TEXT SEGMENT:
_ _ _ _ _
# Bluing steel part.



## Pigi_102

Hi all.
 Before starting my first engine build I needed a boring head, and decided to make one as per http://www.deansphotographica.com/machining/projects/mill/boring/boring.html

After finishing, to protect her from rusting I decided to hot blue her. Here the procedure that I hope may help someone.
I took a chunk of brass to get some swarf, mounted on the lathe and faced it "heavy" to get sligthly big swarf.
After getting enough swarf I took a metal cup and filled with parts to blue and brass swarf.
I put the cup on kitches fires until got the blu I want.
When reaching the blue I have quenched in unused motor oil.

The result is really nice, at least in my opinion.

The brass swarf are needed to get an even heating to the parts. Is mandatory to very good clean the parts as also a little point of oil or grease could end in a parte not blued ( don't ask me how I know it &#65532; ) 

Hope this help someone.

Pigi


----------



## petertha

Neat. What is your temperature & soak time recipe? And what alloy is the steel head itself?


----------



## Pigi_102

I haven't a way to measure the temperature, but according to this image attached it should be somewhere around 285/310° C

I kept the part in the cup until I've seen the blue I was looking for on the exposed side of the part.

It took something around 15/20 minutes to get there.

The material is leaded-steel alloy ( I think you call it free cutting steel ).
_ _ _ _ _
[Records from a data source]
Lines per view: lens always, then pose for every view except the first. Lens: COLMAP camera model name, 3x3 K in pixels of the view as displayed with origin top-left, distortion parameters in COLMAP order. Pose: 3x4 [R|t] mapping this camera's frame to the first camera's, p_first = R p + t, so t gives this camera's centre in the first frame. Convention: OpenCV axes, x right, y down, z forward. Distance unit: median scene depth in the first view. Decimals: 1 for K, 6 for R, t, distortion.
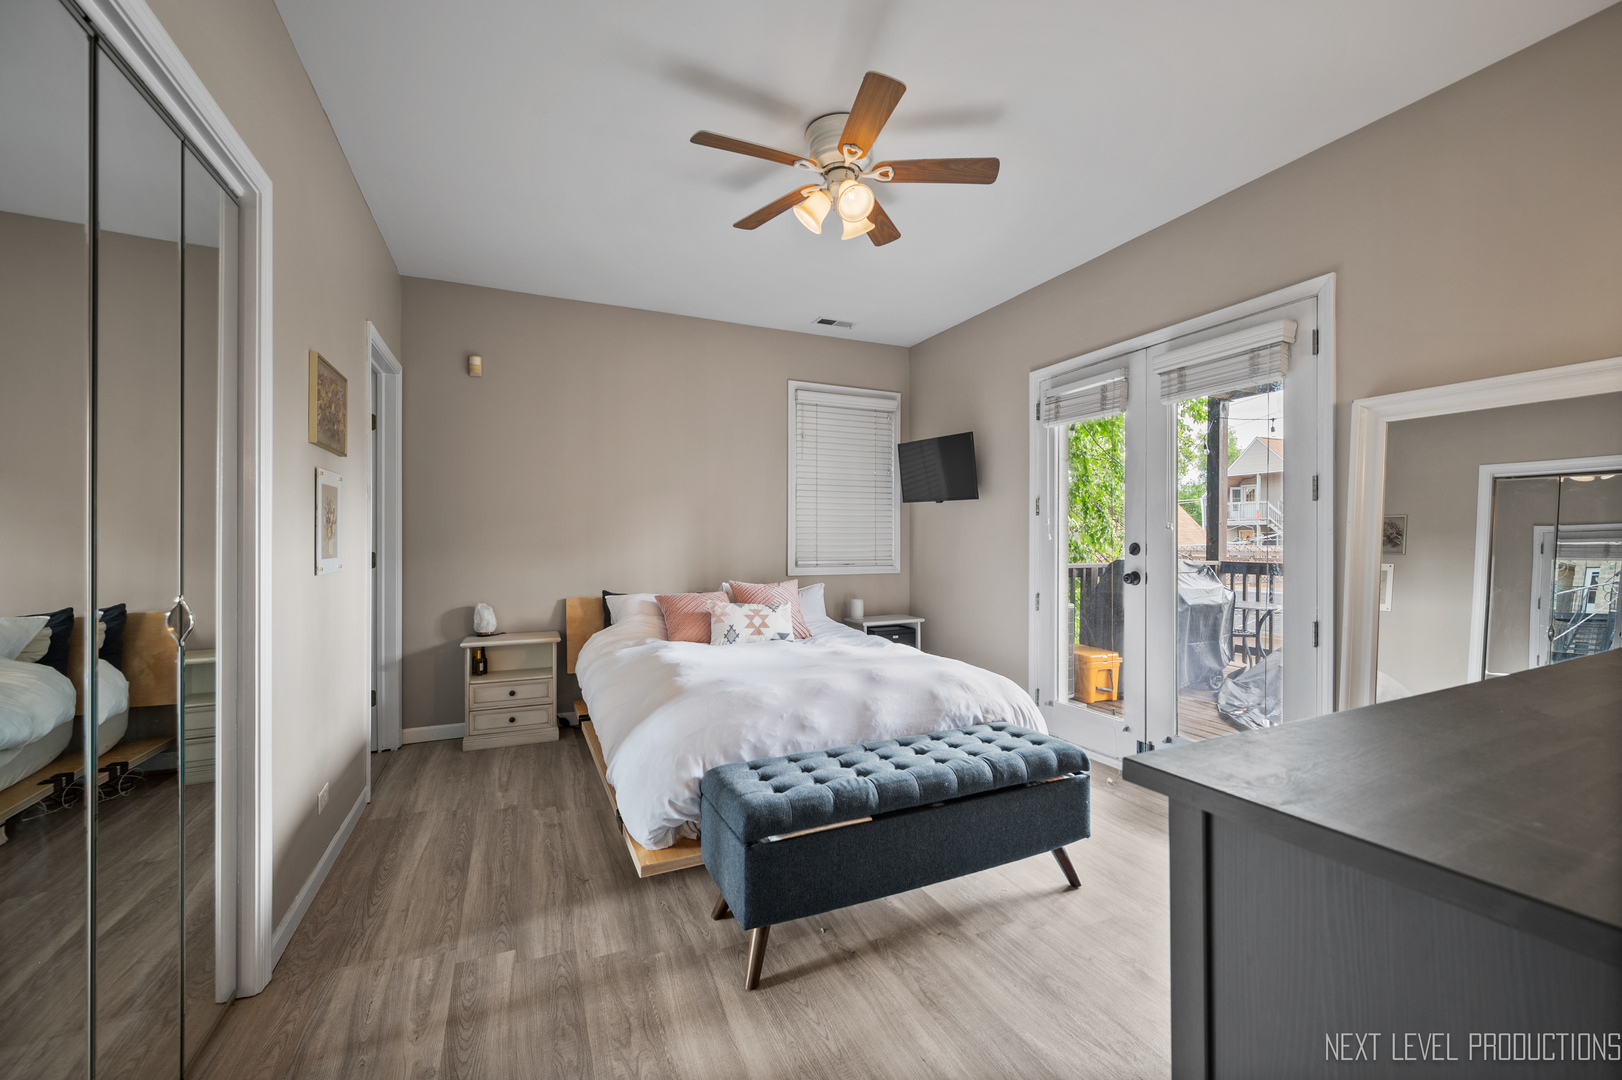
lens RADIAL K [[657.6, 0, 809.5], [0, 657.6, 535.9], [0, 0, 1]] dist [-0.001132, 0.000672]
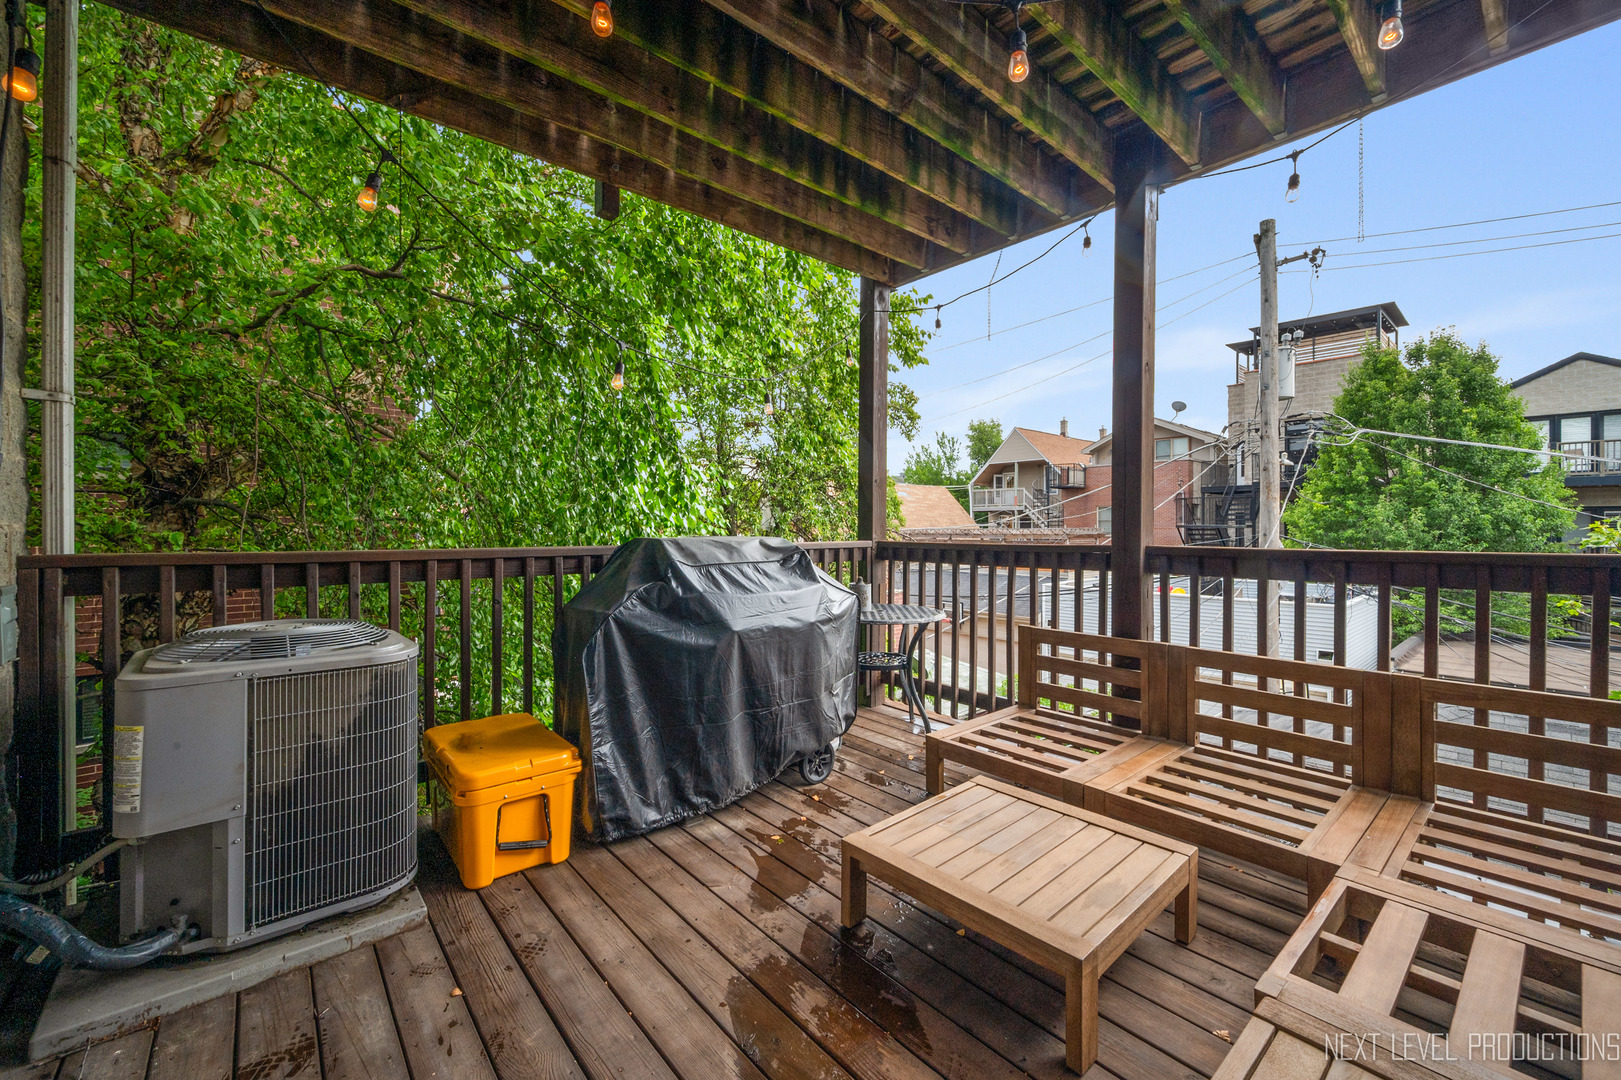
lens RADIAL K [[657.2, 0, 815.9], [0, 657.2, 533.1], [0, 0, 1]] dist [-0.001132, 0.000672]
pose [[0.957801, -0.016787, 0.286940, 0.386423], [0.013660, 0.999824, 0.012896, 0.022480], [-0.287106, -0.008432, 0.957862, 0.411681]]
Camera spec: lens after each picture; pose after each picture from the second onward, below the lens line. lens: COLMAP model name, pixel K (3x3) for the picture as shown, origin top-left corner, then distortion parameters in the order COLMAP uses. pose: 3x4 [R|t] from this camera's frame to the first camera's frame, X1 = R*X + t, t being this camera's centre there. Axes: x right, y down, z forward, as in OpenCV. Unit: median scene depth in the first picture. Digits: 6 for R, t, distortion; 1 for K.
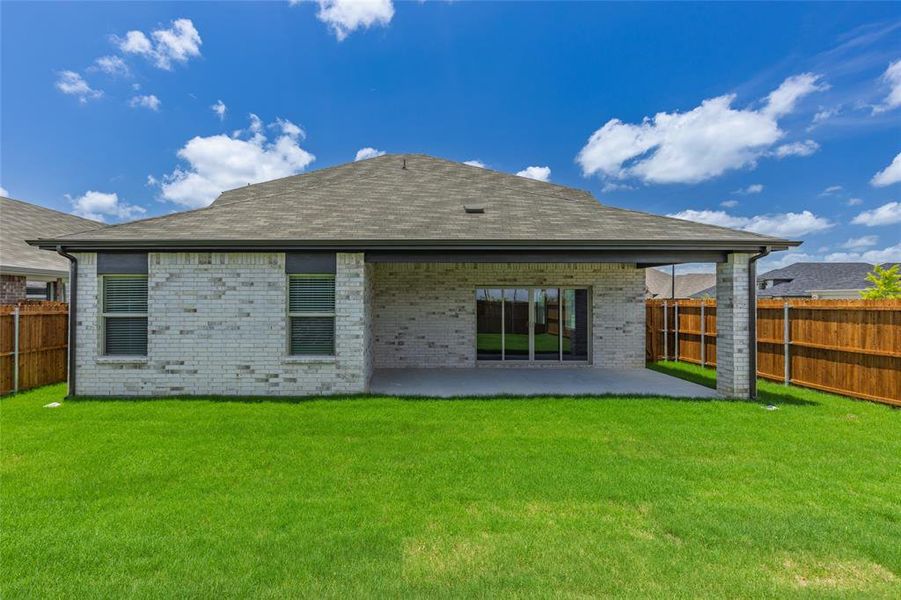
lens RADIAL K [[444.7, 0, 448.9], [0, 444.7, 294.5], [0, 0, 1]] dist [0.000543, -0.002077]
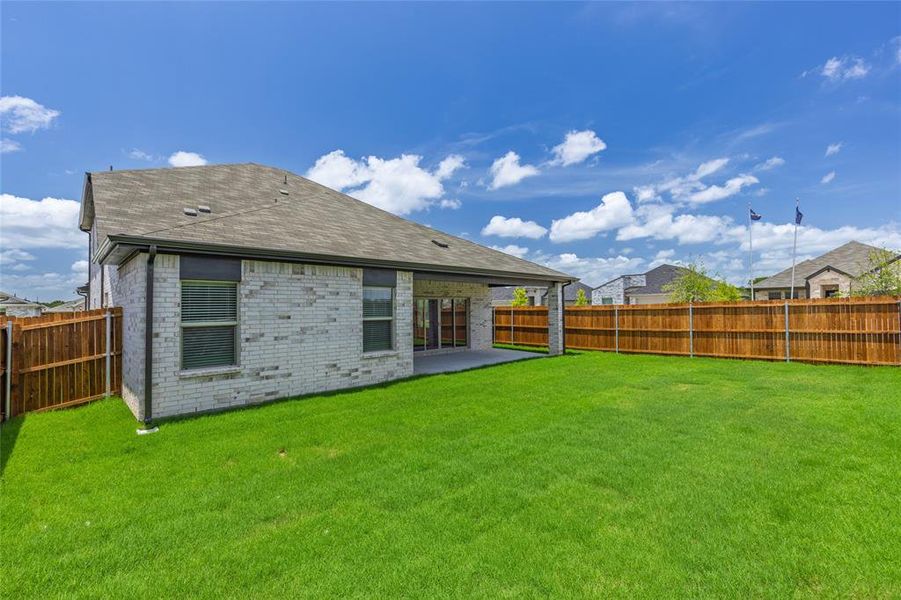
lens RADIAL K [[444.7, 0, 451.6], [0, 444.7, 303.5], [0, 0, 1]] dist [0.000543, -0.002077]
pose [[0.683064, 0.001254, 0.730358, -1.072956], [-0.002727, 0.999996, 0.000833, 0.000986], [-0.730354, -0.002561, 0.683064, -0.011615]]
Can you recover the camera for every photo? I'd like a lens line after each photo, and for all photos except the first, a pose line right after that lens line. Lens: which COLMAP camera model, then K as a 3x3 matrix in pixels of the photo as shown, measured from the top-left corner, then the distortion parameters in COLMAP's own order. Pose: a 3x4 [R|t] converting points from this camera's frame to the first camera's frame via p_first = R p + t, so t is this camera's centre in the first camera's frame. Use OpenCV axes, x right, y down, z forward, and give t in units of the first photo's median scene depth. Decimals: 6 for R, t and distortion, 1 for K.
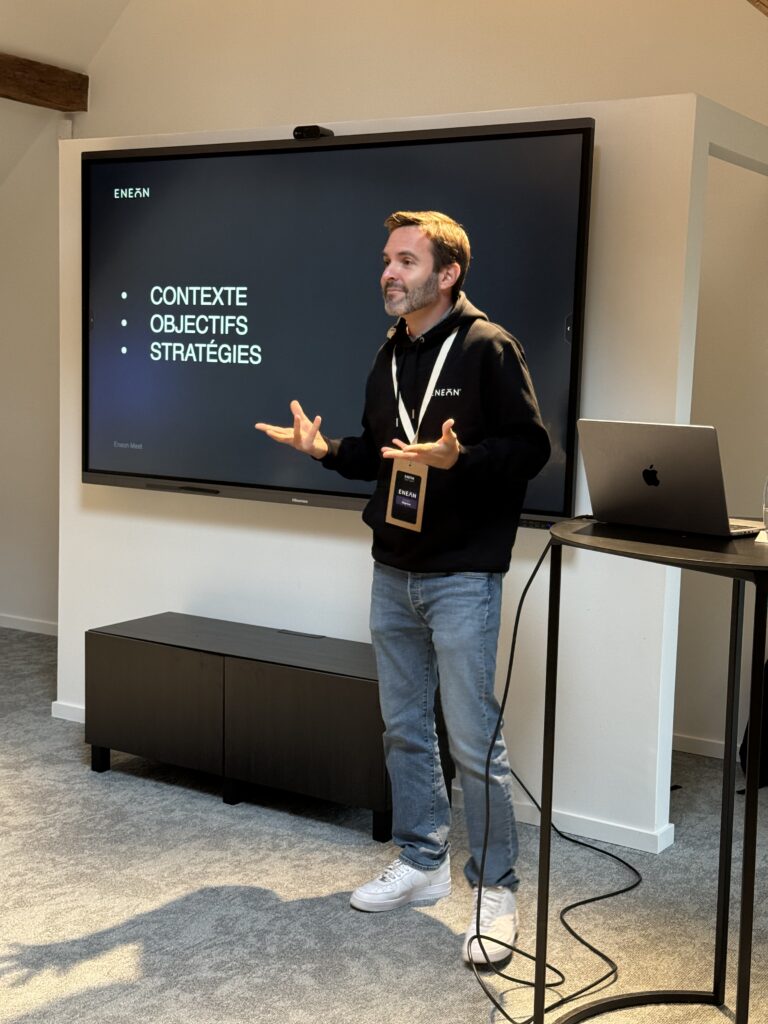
lens RADIAL K [[1439.8, 0, 388.7], [0, 1439.8, 519.8], [0, 0, 1]] dist [0.111238, 0.000000]
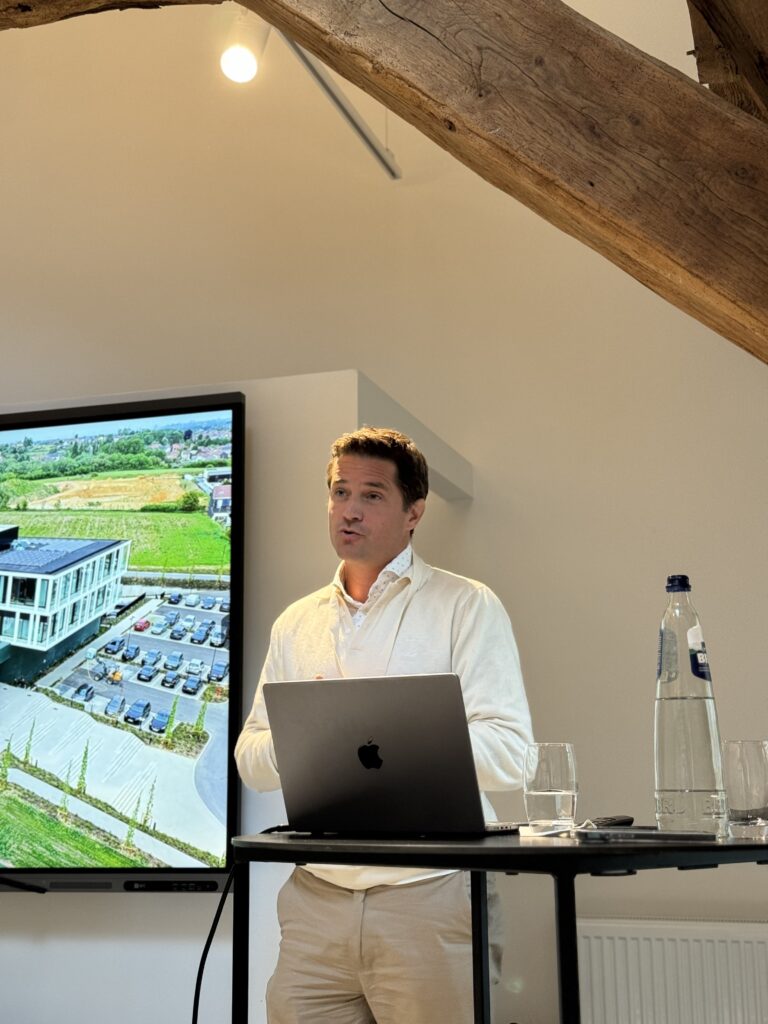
lens RADIAL K [[1439.8, 0, 379.2], [0, 1439.8, 519.1], [0, 0, 1]] dist [0.111238, 0.000000]
pose [[0.967845, 0.006541, 0.251462, 0.003492], [0.066291, 0.957692, -0.280055, 0.037658], [-0.242655, 0.287720, 0.926464, 0.194634]]
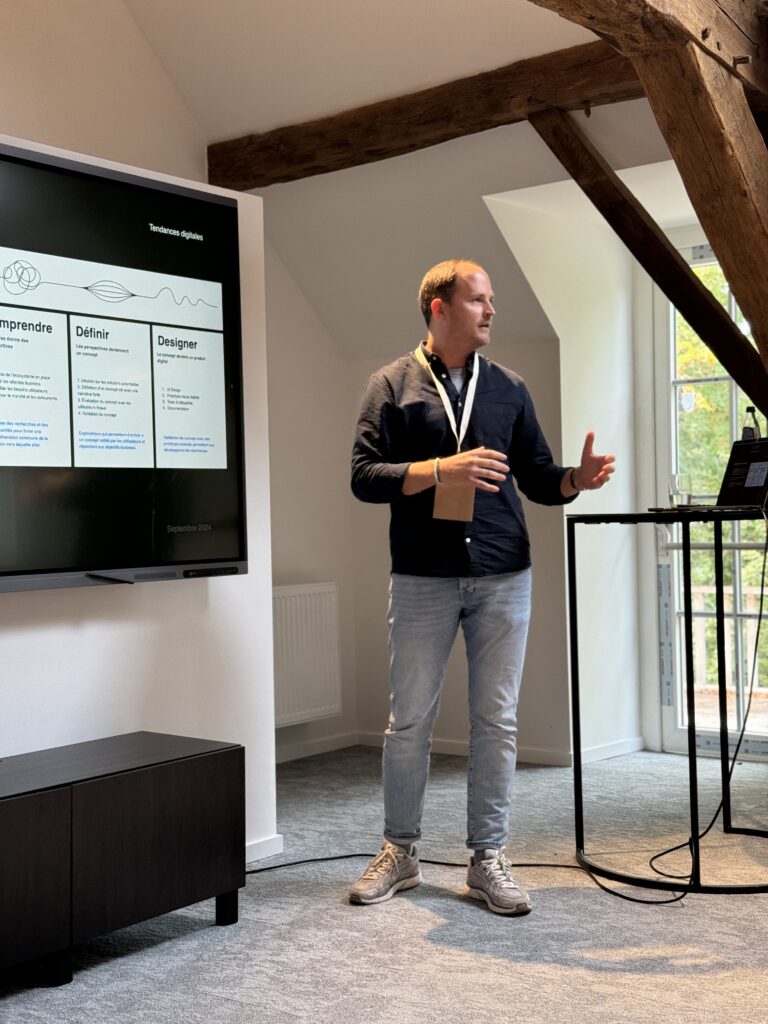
lens RADIAL K [[1439.8, 0, 379.2], [0, 1439.8, 515.9], [0, 0, 1]] dist [0.111238, 0.000000]
pose [[0.074793, -0.036821, 0.996519, -0.895254], [0.137261, 0.990186, 0.026285, -0.047270], [-0.987707, 0.134817, 0.079113, 0.775967]]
_ _ _ _ _
REQUIREMENT: Write out the entire forum thread about bluing a steel part again, word for word, from its title through the last post.

EXERCISE RESPONSE:
# Bluing steel part.



## Pigi_102

Hi all.
 Before starting my first engine build I needed a boring head, and decided to make one as per http://www.deansphotographica.com/machining/projects/mill/boring/boring.html

After finishing, to protect her from rusting I decided to hot blue her. Here the procedure that I hope may help someone.
I took a chunk of brass to get some swarf, mounted on the lathe and faced it "heavy" to get sligthly big swarf.
After getting enough swarf I took a metal cup and filled with parts to blue and brass swarf.
I put the cup on kitches fires until got the blu I want.
When reaching the blue I have quenched in unused motor oil.

The result is really nice, at least in my opinion.

The brass swarf are needed to get an even heating to the parts. Is mandatory to very good clean the parts as also a little point of oil or grease could end in a parte not blued ( don't ask me how I know it &#65532; ) 

Hope this help someone.

Pigi


----------



## petertha

Neat. What is your temperature & soak time recipe? And what alloy is the steel head itself?


----------



## Pigi_102

I haven't a way to measure the temperature, but according to this image attached it should be somewhere around 285/310° C

I kept the part in the cup until I've seen the blue I was looking for on the exposed side of the part.

It took something around 15/20 minutes to get there.

The material is leaded-steel alloy ( I think you call it free cutting steel ).